Caudill got the idea from Tucson, Ariz., where police have the authority to stick red tags on what are considered disorderly houses — or properties where five or more people are gathered or where there’s excessive noise, traffic, obstruction of streets, littering, public drinking, fighting, disturbing the peace or minors drinking alcohol.

The warnings must stay posted for 180 days. If a tag is taken down, the tenants are fined. If there are any subsequent violations within the next 180 days, police can cite and fine everyone from property owners to tenants and party guests.

Lincoln City Councilwoman Patte Newman, who has been working to help local neighborhood associations deal with problem properties and party houses, is helping to examine the idea of red-tagging.

“That’s an obvious reminder,” she said of the bright red warning. “It’s basically giving the police another tool in their armory to have.”

Carol Brown said the Neighborhood Alliance, a group of neighborhood associations, plans to push for a red-tag ordinance.

But Newman said it’s not clear whether an ordinance patterned after Tucson’s would mesh with Nebraska state law. Another idea that has been toyed with is requiring landlords to get licensed. That way their licenses can be yanked if they aren’t responsible.

Lincoln police Capt. Joy Citta explained the red-tagging concept to the mayor’s neighborhood roundtable on Thursday afternoon; she previously had given a presentation to UNL’s student government.

Citta said Lincoln already does many of the same things as Tucson, except for the red sign.

She said it takes “a gallon of gasoline and a razor blade” to get the red signs off once the police stick them on a house.

A half-dozen college students attended the meeting to question red-tagging. Sarah Morris asked why party-goers should be identified with a bright red sign, but thieves or murderers are not.

Larry Zink, who lives in University Place, asked the college students why they were “defending the jerks” — people who “obviously don’t give a damn about their neighbors.”

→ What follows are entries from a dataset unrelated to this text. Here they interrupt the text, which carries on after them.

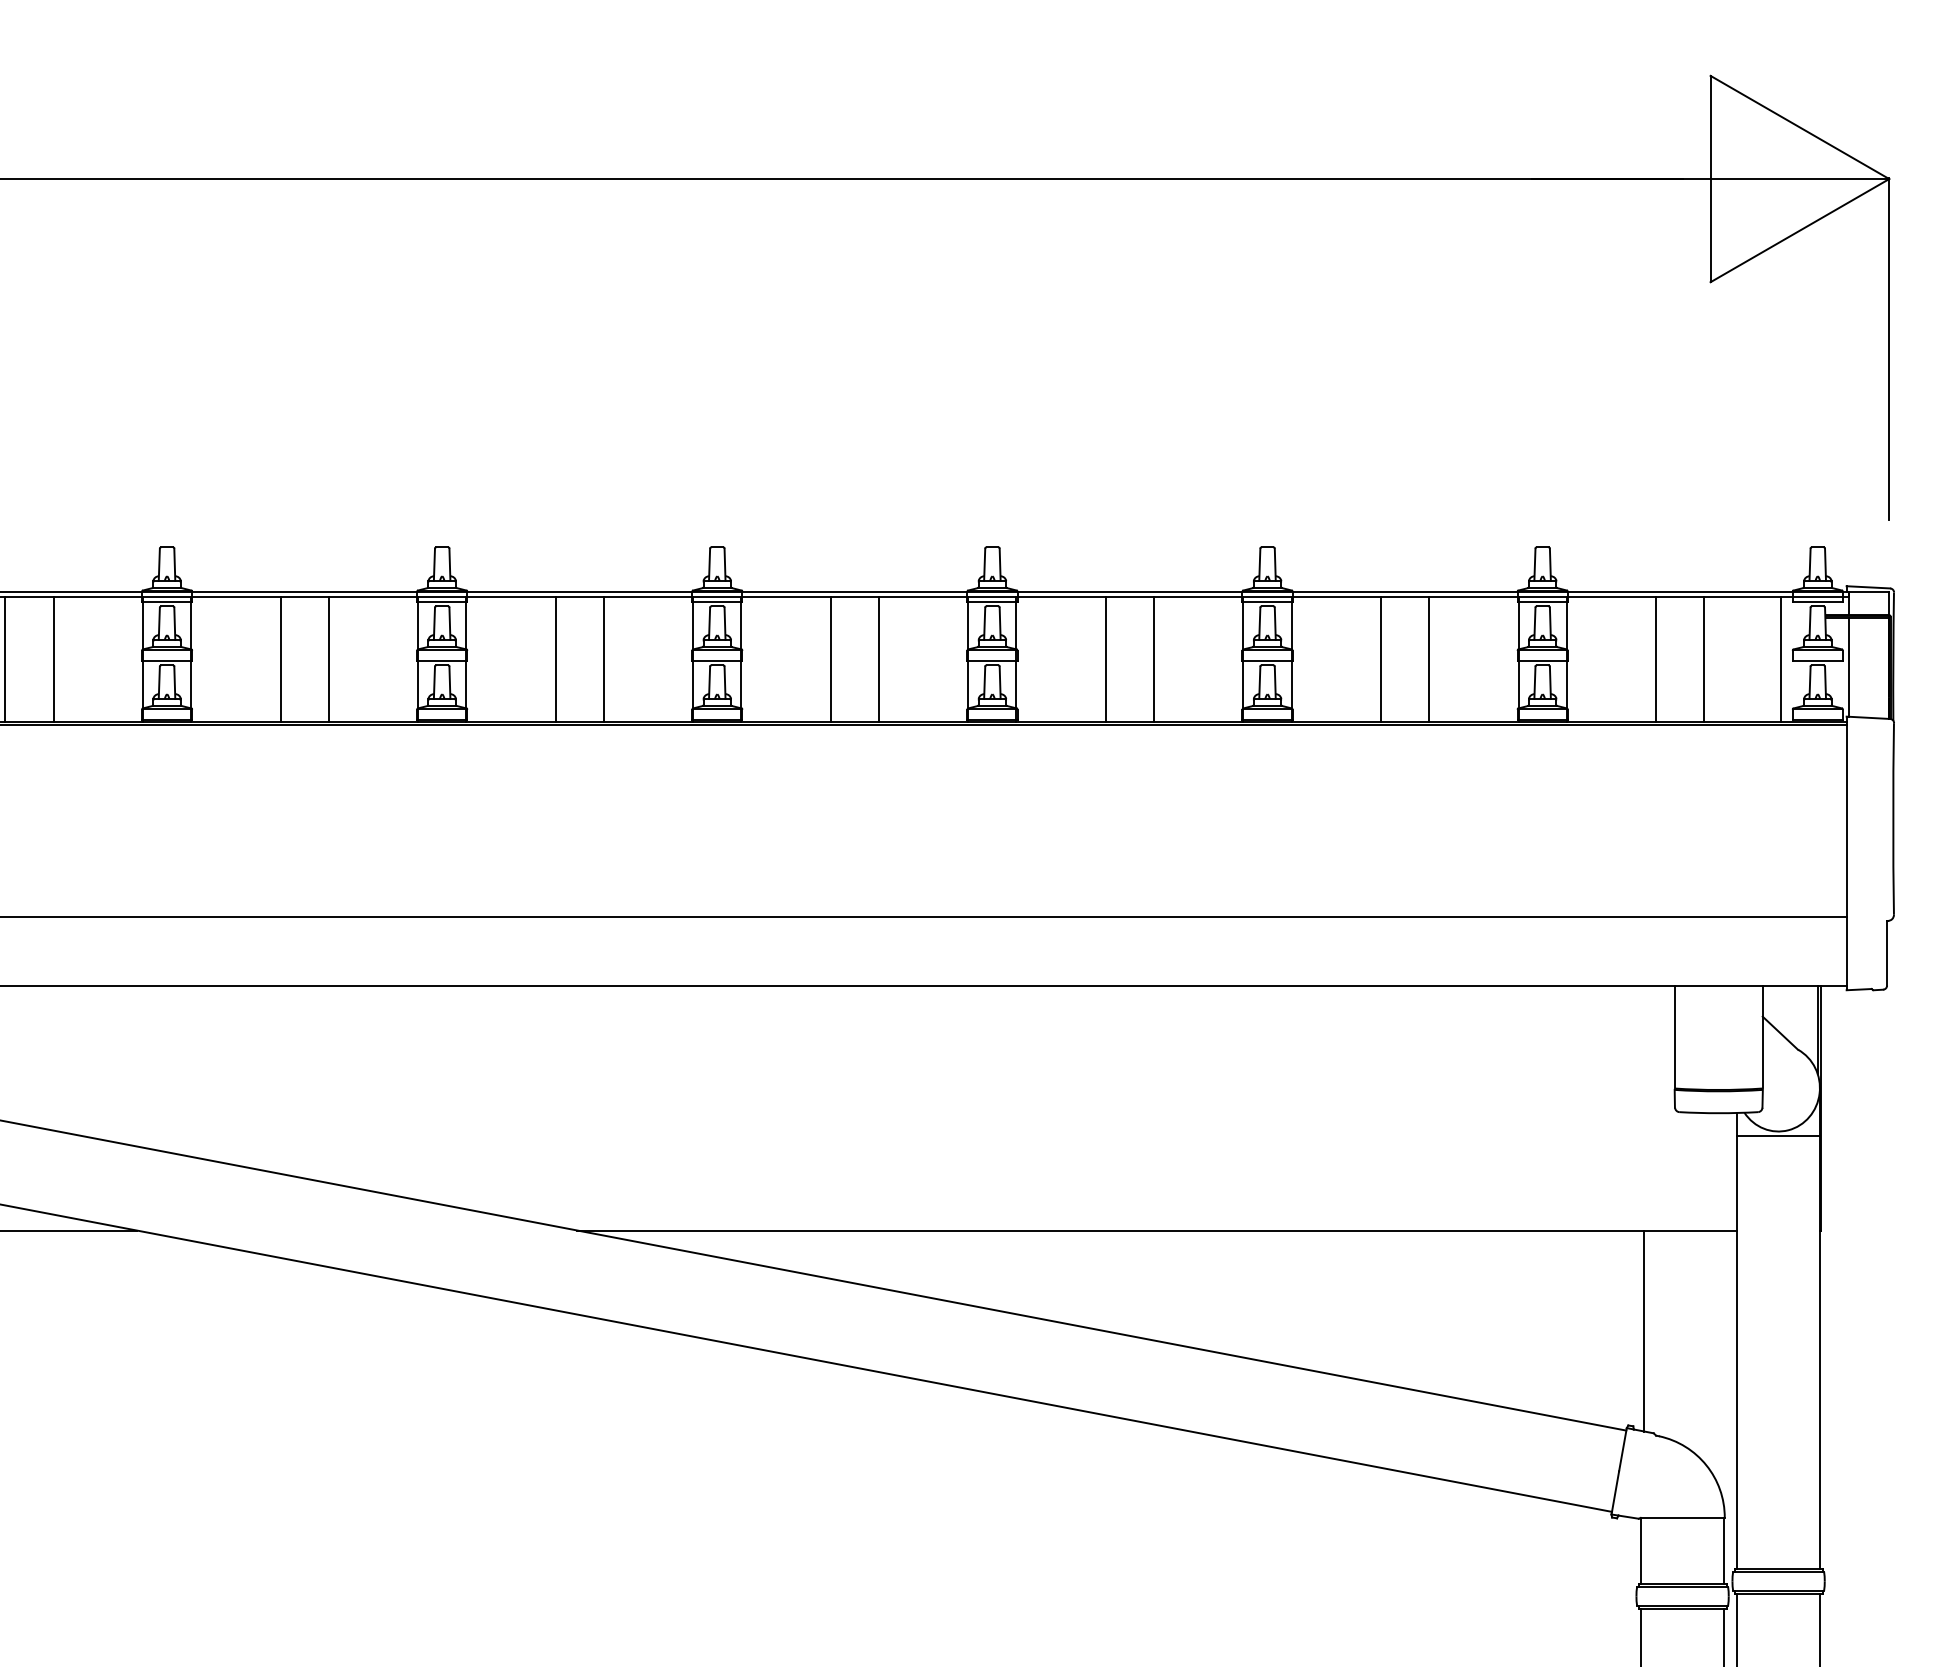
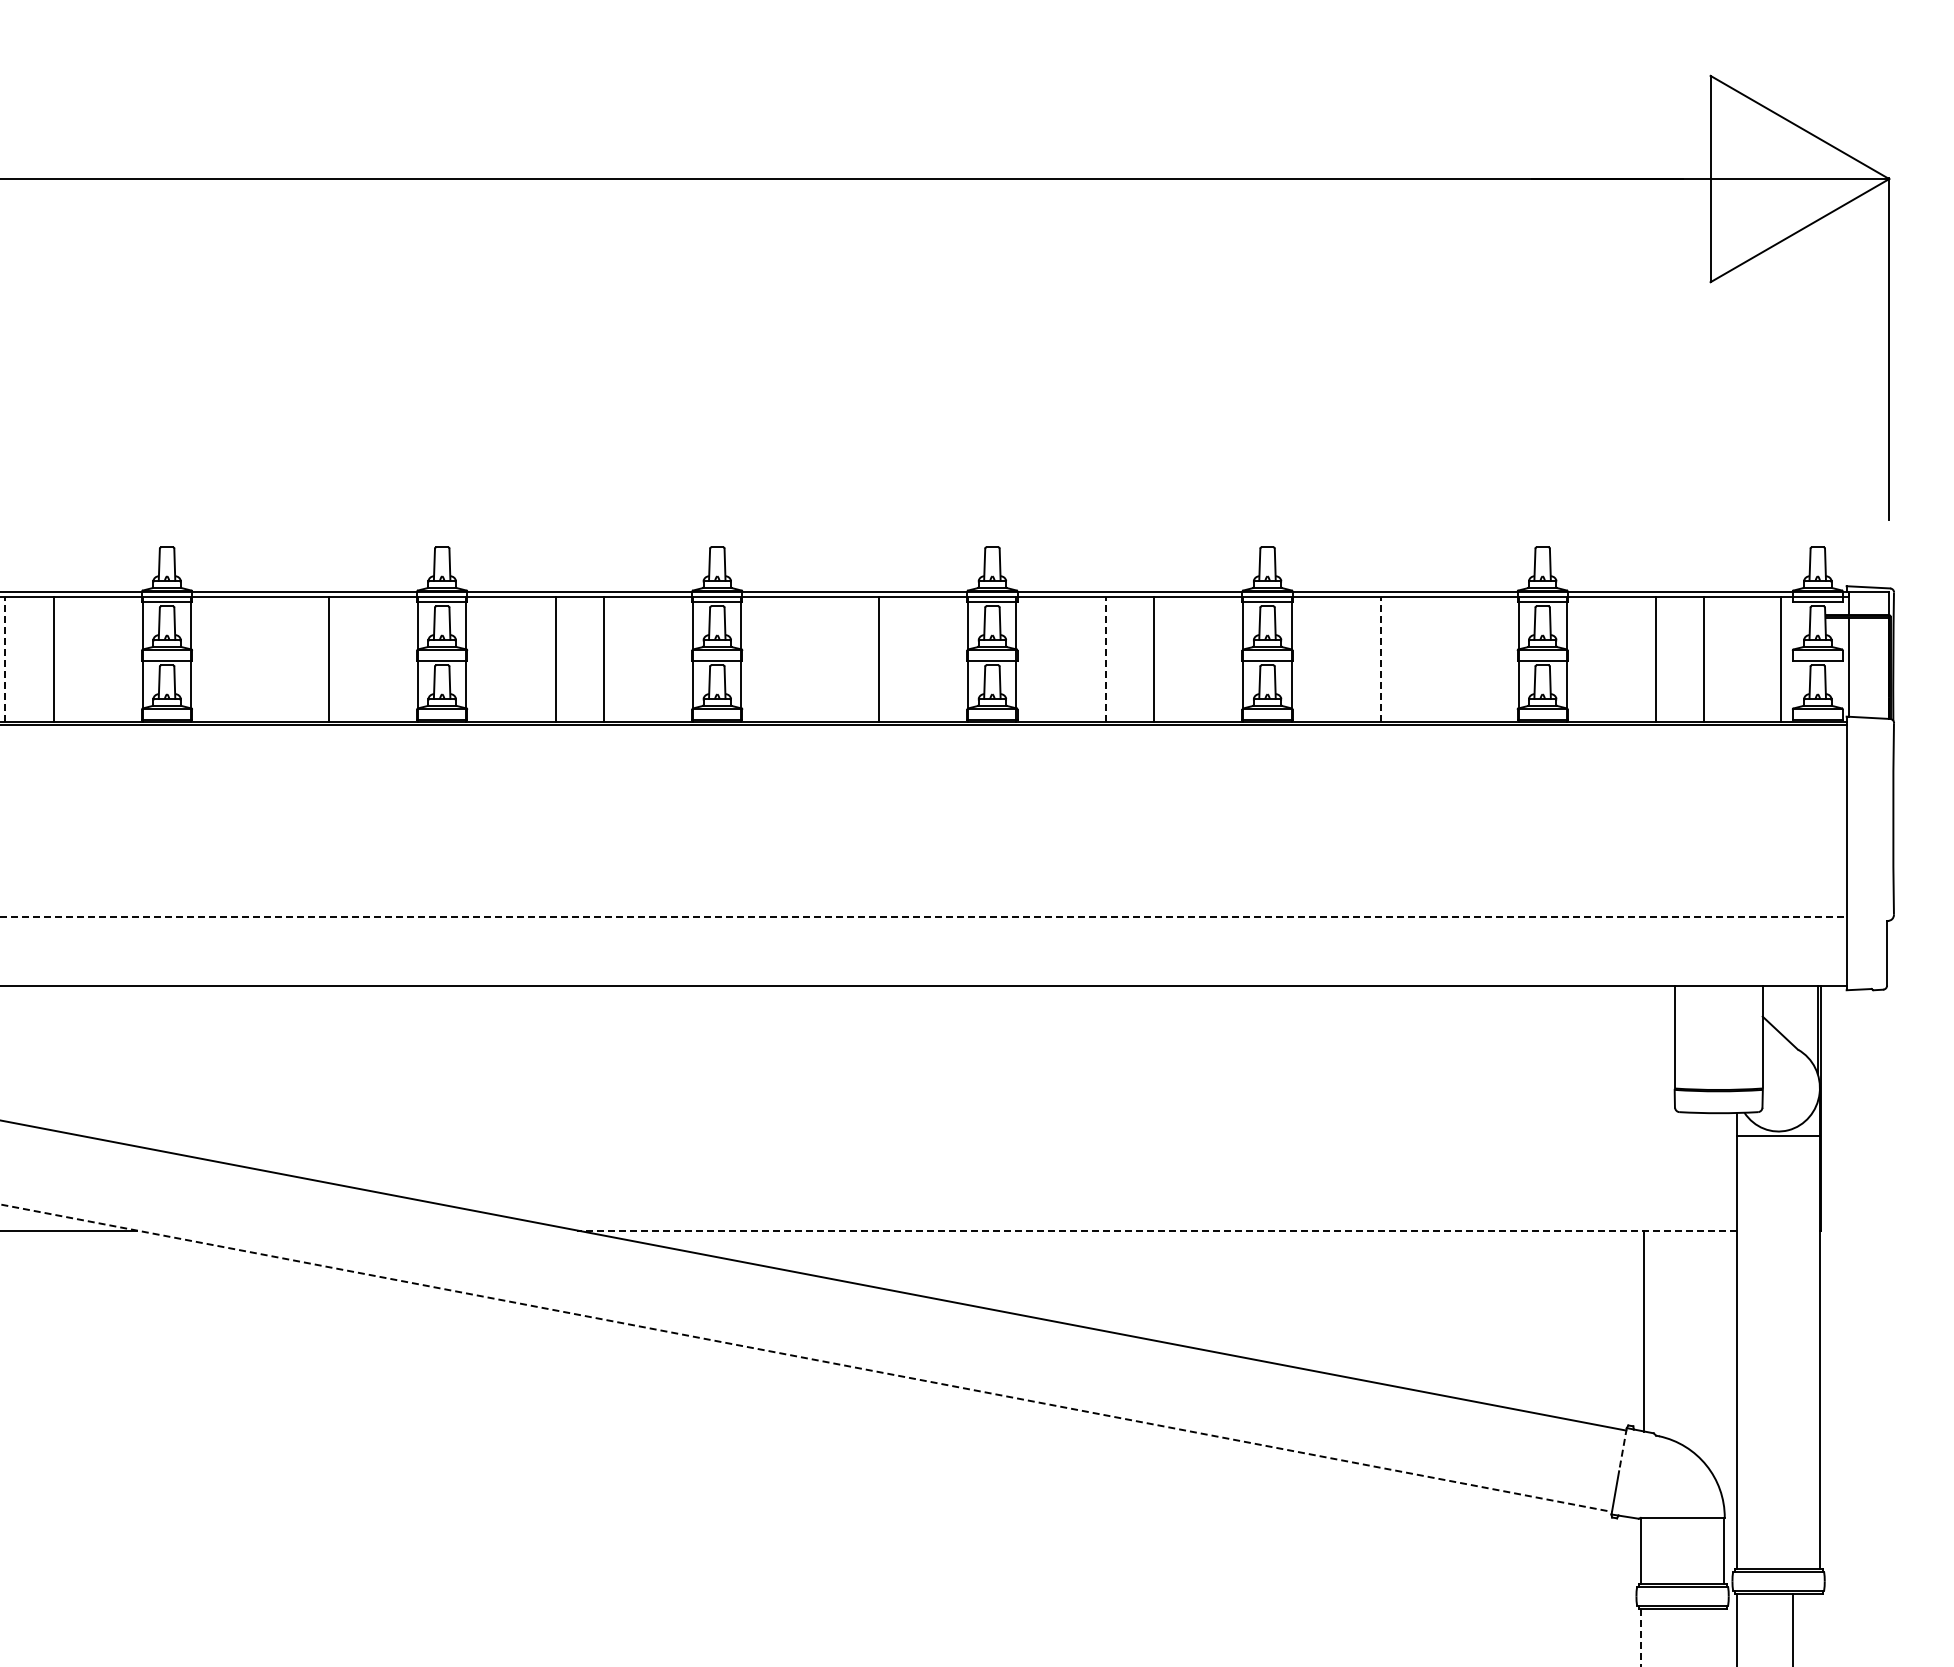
line at (5, 659): solid -> dashed
line at (280, 659): present -> none
line at (830, 659): present -> none
line at (1105, 659): solid -> dashed
line at (1381, 659): solid -> dashed
line at (1429, 659): present -> none
line at (924, 917): solid -> dashed
line at (1156, 1230): solid -> dashed
line at (806, 1358): solid -> dashed
line at (1622, 1449): solid -> dashed
line at (1819, 1628) position: (1819, 1628) -> (1792, 1628)
line at (1723, 1635): present -> none
line at (1640, 1637): solid -> dashed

Others worried about the effect red tags would have on real estate — fearing they would be big red lights to good tenants or potential home buyers. The signs would label the house, block and neighborhood, they said.

“I would have no problem if the students were wearing the red tags,” one woman said.

Residents of neighborhoods that have party problems were more supportive of the concept, expressing years of frustration with the continual turnover of college and other young adults who they said aren’t good neighbors.

People such as Vera Mae Lutz, who volunteered on a committee weekly for a year to try to eradicate these problems, don’t think it helped much.

“How much longer can we talk?” she asked the students.

 One resident said the police party patrol initially was effective but seems to have slackened recently.

Whether the city goes forward with red-tagging won’t make a whole lot of difference to Caudill, the man who initiated the discussion. He’s grown so frustrated with the college neighborhood that he plans to move in the fall.

He said he’s already sold half the 10 condos he owns in the heart of North Bottoms.

He said two encounters with police — who rebuked him for calling the police so frequently — were the last straw.